Task: Starting at the line containing "Segment: trachea. Return" and stopping after the line containing "136L117 142H122L129 138L128", render those lines as a two-column CSV with headers input and output, one row per line and its answer. Put each in one quoted field with line breaks turned into spaces, and leave the pictures out.
━━━━━━━━━━━━━━━━━━━━━━━━━━━━━━
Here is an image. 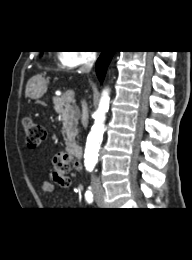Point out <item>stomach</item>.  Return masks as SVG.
Wrapping results in <instances>:
<instances>
[{
    "label": "stomach",
    "mask_w": 192,
    "mask_h": 260,
    "mask_svg": "<svg viewBox=\"0 0 192 260\" xmlns=\"http://www.w3.org/2000/svg\"><path fill=\"white\" fill-rule=\"evenodd\" d=\"M26 89L28 97L39 99L47 90V81L41 76H35L29 80Z\"/></svg>",
    "instance_id": "0dacf381"
}]
</instances>
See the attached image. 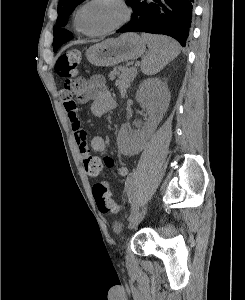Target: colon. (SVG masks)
<instances>
[{
	"mask_svg": "<svg viewBox=\"0 0 245 300\" xmlns=\"http://www.w3.org/2000/svg\"><path fill=\"white\" fill-rule=\"evenodd\" d=\"M81 55L78 50H70L61 54L55 64L57 75L64 80L63 98H71L82 89L77 80ZM96 205L102 213H114L118 210L117 204L111 199L109 190H92Z\"/></svg>",
	"mask_w": 245,
	"mask_h": 300,
	"instance_id": "1",
	"label": "colon"
}]
</instances>
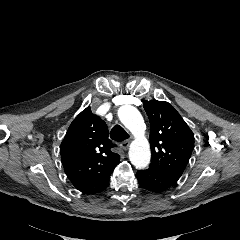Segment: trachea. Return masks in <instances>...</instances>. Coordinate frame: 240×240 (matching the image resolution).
Wrapping results in <instances>:
<instances>
[{"label": "trachea", "mask_w": 240, "mask_h": 240, "mask_svg": "<svg viewBox=\"0 0 240 240\" xmlns=\"http://www.w3.org/2000/svg\"><path fill=\"white\" fill-rule=\"evenodd\" d=\"M110 136L117 142H122L129 138L128 133L120 125H115L111 129Z\"/></svg>", "instance_id": "3493384b"}]
</instances>
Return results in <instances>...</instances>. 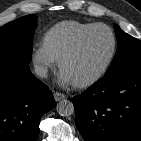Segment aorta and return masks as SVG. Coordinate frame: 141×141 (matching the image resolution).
I'll use <instances>...</instances> for the list:
<instances>
[{"mask_svg":"<svg viewBox=\"0 0 141 141\" xmlns=\"http://www.w3.org/2000/svg\"><path fill=\"white\" fill-rule=\"evenodd\" d=\"M57 112L63 117L70 116L74 113V105L69 100H61L56 106Z\"/></svg>","mask_w":141,"mask_h":141,"instance_id":"1","label":"aorta"}]
</instances>
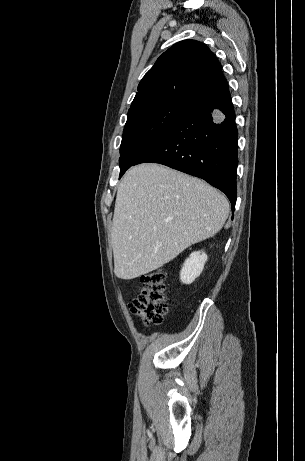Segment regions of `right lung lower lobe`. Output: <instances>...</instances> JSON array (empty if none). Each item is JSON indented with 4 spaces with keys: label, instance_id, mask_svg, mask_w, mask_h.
<instances>
[{
    "label": "right lung lower lobe",
    "instance_id": "1",
    "mask_svg": "<svg viewBox=\"0 0 305 461\" xmlns=\"http://www.w3.org/2000/svg\"><path fill=\"white\" fill-rule=\"evenodd\" d=\"M228 85L191 105L136 164L154 162L199 177L236 202L237 127Z\"/></svg>",
    "mask_w": 305,
    "mask_h": 461
}]
</instances>
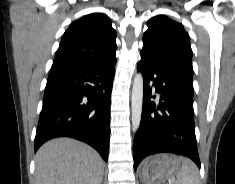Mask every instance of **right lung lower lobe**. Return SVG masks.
Wrapping results in <instances>:
<instances>
[{"label":"right lung lower lobe","mask_w":235,"mask_h":184,"mask_svg":"<svg viewBox=\"0 0 235 184\" xmlns=\"http://www.w3.org/2000/svg\"><path fill=\"white\" fill-rule=\"evenodd\" d=\"M115 63L51 67L37 126L35 152L52 138L72 137L91 145L108 161Z\"/></svg>","instance_id":"98d812e1"}]
</instances>
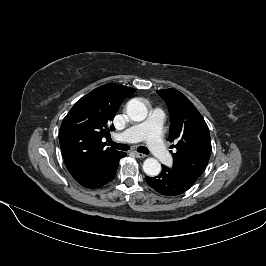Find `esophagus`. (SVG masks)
<instances>
[{
    "label": "esophagus",
    "instance_id": "34e87169",
    "mask_svg": "<svg viewBox=\"0 0 266 266\" xmlns=\"http://www.w3.org/2000/svg\"><path fill=\"white\" fill-rule=\"evenodd\" d=\"M134 155H135L137 158H145V157H146L145 154L140 153V152H134Z\"/></svg>",
    "mask_w": 266,
    "mask_h": 266
}]
</instances>
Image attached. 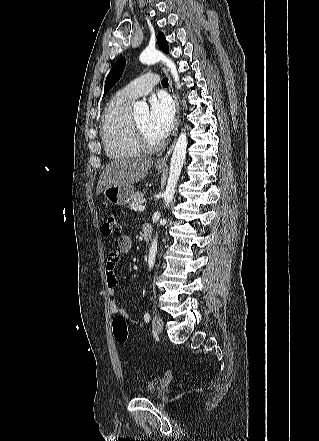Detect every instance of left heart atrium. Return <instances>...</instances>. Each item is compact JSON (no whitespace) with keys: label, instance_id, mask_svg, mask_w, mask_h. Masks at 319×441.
Here are the masks:
<instances>
[{"label":"left heart atrium","instance_id":"obj_1","mask_svg":"<svg viewBox=\"0 0 319 441\" xmlns=\"http://www.w3.org/2000/svg\"><path fill=\"white\" fill-rule=\"evenodd\" d=\"M174 123V108L164 96L150 101L149 126L152 134L159 140L167 137Z\"/></svg>","mask_w":319,"mask_h":441}]
</instances>
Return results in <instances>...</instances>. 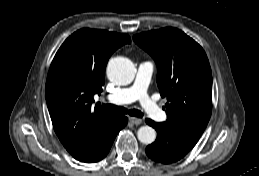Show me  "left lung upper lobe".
Returning a JSON list of instances; mask_svg holds the SVG:
<instances>
[{
  "instance_id": "5c2ea615",
  "label": "left lung upper lobe",
  "mask_w": 259,
  "mask_h": 176,
  "mask_svg": "<svg viewBox=\"0 0 259 176\" xmlns=\"http://www.w3.org/2000/svg\"><path fill=\"white\" fill-rule=\"evenodd\" d=\"M157 64V85L167 97V120L172 131L199 139L212 110V73L202 47L173 27L133 36Z\"/></svg>"
}]
</instances>
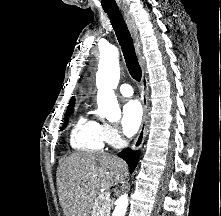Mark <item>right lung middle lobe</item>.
<instances>
[{"label":"right lung middle lobe","mask_w":221,"mask_h":216,"mask_svg":"<svg viewBox=\"0 0 221 216\" xmlns=\"http://www.w3.org/2000/svg\"><path fill=\"white\" fill-rule=\"evenodd\" d=\"M67 113L65 114V117H67ZM64 121H66V119H64ZM67 121H68V117H67ZM64 127H66V124L62 127V129H64Z\"/></svg>","instance_id":"right-lung-middle-lobe-1"}]
</instances>
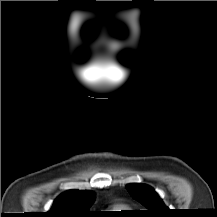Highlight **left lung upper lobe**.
<instances>
[{"instance_id": "left-lung-upper-lobe-1", "label": "left lung upper lobe", "mask_w": 217, "mask_h": 217, "mask_svg": "<svg viewBox=\"0 0 217 217\" xmlns=\"http://www.w3.org/2000/svg\"><path fill=\"white\" fill-rule=\"evenodd\" d=\"M130 195L144 205L150 217H165L170 210L164 205L162 199L151 186L141 183L128 184L126 186Z\"/></svg>"}]
</instances>
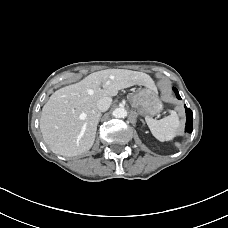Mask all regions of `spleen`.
Listing matches in <instances>:
<instances>
[{"label":"spleen","instance_id":"1","mask_svg":"<svg viewBox=\"0 0 228 228\" xmlns=\"http://www.w3.org/2000/svg\"><path fill=\"white\" fill-rule=\"evenodd\" d=\"M145 120L153 136L162 142L172 140L177 135L180 126L179 117L175 111L160 120L150 117H146Z\"/></svg>","mask_w":228,"mask_h":228}]
</instances>
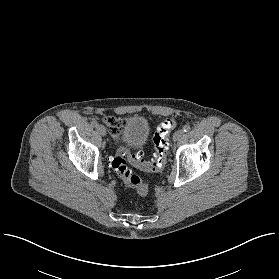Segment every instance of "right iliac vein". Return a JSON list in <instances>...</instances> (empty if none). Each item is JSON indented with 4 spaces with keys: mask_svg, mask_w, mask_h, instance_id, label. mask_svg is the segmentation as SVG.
<instances>
[{
    "mask_svg": "<svg viewBox=\"0 0 279 279\" xmlns=\"http://www.w3.org/2000/svg\"><path fill=\"white\" fill-rule=\"evenodd\" d=\"M97 131L100 133V135L105 136L106 135V129L103 125L97 126Z\"/></svg>",
    "mask_w": 279,
    "mask_h": 279,
    "instance_id": "obj_1",
    "label": "right iliac vein"
}]
</instances>
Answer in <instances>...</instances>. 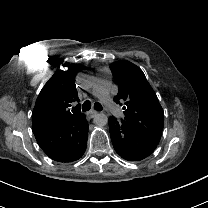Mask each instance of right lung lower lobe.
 Returning <instances> with one entry per match:
<instances>
[{
    "label": "right lung lower lobe",
    "mask_w": 208,
    "mask_h": 208,
    "mask_svg": "<svg viewBox=\"0 0 208 208\" xmlns=\"http://www.w3.org/2000/svg\"><path fill=\"white\" fill-rule=\"evenodd\" d=\"M88 128L84 115L68 124L33 129V133L48 157L72 162L80 159L86 150Z\"/></svg>",
    "instance_id": "98d812e1"
}]
</instances>
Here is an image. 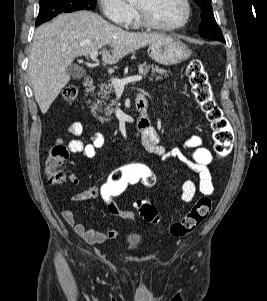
━━━━━━━━━━━━━━━━━━━━━━━━━━━━━━
Exercise answer:
input,output
"Segment: trachea. Return masks in <instances>...</instances>. Coordinate frame: 240×240 (matching the image resolution).","Wrapping results in <instances>: <instances> [{""label"": ""trachea"", ""mask_w"": 240, ""mask_h"": 240, ""mask_svg"": ""<svg viewBox=\""0 0 240 240\"" xmlns=\""http://www.w3.org/2000/svg\""><path fill=\""white\"" fill-rule=\""evenodd\"" d=\""M110 136L117 142H122L129 138L128 133L120 125H115L111 129Z\""/></svg>"", ""instance_id"": ""3493384b""}]"